1878: Physicist Ernst Ruhmer born. He will invent applications for the light-sensitivity properties of selenium, including wireless telephony using line-of-sight optical transmissions, sound-on-film audio recording, and television transmissions over wires.
1911: Physicist Johannes Bosscha Jr. dies. He made important investigations on galvanic polarization and the rapidity of sound waves; he was one of the first (1855) to suggest the possibility of sending two messages simultaneously over the same wire.
1925: Chemist, X-ray crystallographer, and crime-fighter Rosalind Franklin publishes Gnomon algorithm model which anticipates the use of DNA (deoxyribonucleic acid) to detect and prevent crimes against chemistry.

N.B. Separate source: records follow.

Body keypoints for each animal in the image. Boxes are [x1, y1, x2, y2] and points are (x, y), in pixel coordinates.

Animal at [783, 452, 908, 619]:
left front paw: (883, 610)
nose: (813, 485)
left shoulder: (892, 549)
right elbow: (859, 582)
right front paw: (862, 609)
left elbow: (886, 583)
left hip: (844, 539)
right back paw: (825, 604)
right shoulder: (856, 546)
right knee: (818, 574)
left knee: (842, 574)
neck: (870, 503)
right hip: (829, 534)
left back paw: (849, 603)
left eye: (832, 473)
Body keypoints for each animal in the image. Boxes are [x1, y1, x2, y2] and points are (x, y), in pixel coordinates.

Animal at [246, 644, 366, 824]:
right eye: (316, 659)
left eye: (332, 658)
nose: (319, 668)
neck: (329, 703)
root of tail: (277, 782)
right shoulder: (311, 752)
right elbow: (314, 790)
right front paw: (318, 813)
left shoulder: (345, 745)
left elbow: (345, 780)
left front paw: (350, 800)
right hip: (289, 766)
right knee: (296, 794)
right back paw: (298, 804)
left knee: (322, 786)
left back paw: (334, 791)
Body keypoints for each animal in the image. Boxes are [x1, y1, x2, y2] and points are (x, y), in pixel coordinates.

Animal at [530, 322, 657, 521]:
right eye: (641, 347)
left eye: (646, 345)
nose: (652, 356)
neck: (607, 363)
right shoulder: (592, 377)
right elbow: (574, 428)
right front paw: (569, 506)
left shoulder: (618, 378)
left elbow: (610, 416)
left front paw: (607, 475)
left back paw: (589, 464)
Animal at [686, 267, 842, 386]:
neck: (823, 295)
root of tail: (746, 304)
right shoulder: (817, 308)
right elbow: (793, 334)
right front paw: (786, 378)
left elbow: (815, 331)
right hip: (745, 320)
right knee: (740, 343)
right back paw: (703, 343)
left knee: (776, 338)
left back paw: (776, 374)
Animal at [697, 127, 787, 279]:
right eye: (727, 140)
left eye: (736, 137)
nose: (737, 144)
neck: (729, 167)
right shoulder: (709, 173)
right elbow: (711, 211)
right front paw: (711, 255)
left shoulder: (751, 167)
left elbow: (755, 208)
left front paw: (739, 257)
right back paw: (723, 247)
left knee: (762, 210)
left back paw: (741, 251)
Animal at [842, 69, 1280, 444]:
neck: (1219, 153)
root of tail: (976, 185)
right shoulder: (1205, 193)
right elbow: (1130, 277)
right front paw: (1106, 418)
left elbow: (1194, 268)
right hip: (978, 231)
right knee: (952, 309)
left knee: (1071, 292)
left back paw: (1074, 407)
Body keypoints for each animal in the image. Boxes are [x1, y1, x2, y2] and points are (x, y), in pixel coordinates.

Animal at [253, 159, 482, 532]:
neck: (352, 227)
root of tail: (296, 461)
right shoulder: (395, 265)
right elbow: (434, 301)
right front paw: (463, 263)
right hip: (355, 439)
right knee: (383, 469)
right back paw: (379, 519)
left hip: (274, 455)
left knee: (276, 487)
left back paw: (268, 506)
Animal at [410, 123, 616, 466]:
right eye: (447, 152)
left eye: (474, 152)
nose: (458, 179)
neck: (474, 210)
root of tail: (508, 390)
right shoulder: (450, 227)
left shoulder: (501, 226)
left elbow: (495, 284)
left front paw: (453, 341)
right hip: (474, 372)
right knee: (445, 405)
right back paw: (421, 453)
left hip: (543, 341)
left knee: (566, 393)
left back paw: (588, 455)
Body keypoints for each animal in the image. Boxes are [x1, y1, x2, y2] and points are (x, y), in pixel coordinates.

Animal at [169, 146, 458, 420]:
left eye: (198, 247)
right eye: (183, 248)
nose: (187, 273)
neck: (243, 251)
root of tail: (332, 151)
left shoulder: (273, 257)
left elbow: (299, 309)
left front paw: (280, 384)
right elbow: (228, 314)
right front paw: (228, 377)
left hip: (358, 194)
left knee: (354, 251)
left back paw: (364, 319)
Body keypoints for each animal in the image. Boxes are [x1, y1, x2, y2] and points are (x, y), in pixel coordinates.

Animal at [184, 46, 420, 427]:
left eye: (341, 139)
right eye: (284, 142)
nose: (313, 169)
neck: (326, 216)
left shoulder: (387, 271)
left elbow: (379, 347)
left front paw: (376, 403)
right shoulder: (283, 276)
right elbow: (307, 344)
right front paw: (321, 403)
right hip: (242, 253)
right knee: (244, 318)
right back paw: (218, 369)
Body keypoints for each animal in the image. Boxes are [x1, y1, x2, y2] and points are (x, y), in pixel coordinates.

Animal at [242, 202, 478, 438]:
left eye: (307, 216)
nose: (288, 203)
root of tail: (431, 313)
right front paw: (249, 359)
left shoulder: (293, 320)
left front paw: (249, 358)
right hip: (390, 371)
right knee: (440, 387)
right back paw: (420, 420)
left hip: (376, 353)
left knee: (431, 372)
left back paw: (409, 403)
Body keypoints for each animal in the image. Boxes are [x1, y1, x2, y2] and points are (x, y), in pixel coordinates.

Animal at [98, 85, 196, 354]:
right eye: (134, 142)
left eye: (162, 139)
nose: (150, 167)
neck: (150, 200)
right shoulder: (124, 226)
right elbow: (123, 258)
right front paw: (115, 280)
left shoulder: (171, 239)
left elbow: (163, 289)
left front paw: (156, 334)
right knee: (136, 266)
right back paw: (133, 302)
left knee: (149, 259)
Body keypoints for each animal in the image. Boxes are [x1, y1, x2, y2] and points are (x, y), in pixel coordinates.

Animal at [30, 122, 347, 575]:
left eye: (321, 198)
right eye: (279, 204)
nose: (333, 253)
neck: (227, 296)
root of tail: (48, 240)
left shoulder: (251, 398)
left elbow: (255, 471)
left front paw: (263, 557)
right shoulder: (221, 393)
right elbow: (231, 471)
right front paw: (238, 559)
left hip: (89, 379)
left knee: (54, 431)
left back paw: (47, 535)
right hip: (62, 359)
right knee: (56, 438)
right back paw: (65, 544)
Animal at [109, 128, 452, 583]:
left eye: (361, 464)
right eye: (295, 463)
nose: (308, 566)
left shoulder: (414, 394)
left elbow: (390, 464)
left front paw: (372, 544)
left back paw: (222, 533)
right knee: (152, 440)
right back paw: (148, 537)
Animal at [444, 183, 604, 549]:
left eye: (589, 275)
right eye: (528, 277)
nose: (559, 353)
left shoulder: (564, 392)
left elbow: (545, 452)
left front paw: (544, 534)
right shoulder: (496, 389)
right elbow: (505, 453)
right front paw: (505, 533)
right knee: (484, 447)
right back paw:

1926: Aviator Charles Lindbergh opens service on the newly designated 278-mile (447 km) Contract Air Mail Route #2 (CAM-2) to provide service between St. Louis and Chicago (Maywood Field) with two intermediate stops in Springfield and Peoria, Illinois.
1983: Mathematician and alleged time-traveller Edward Lorenz publishes new class of Gnomon algorithm functions which use the butterfly effect to detect and prevent crimes against mathematical constants.
2017: Math photographer Cantor Parabola attends Minicon 52, taking a series of photographs with temporal superimpositions from Minicons 51 and 53.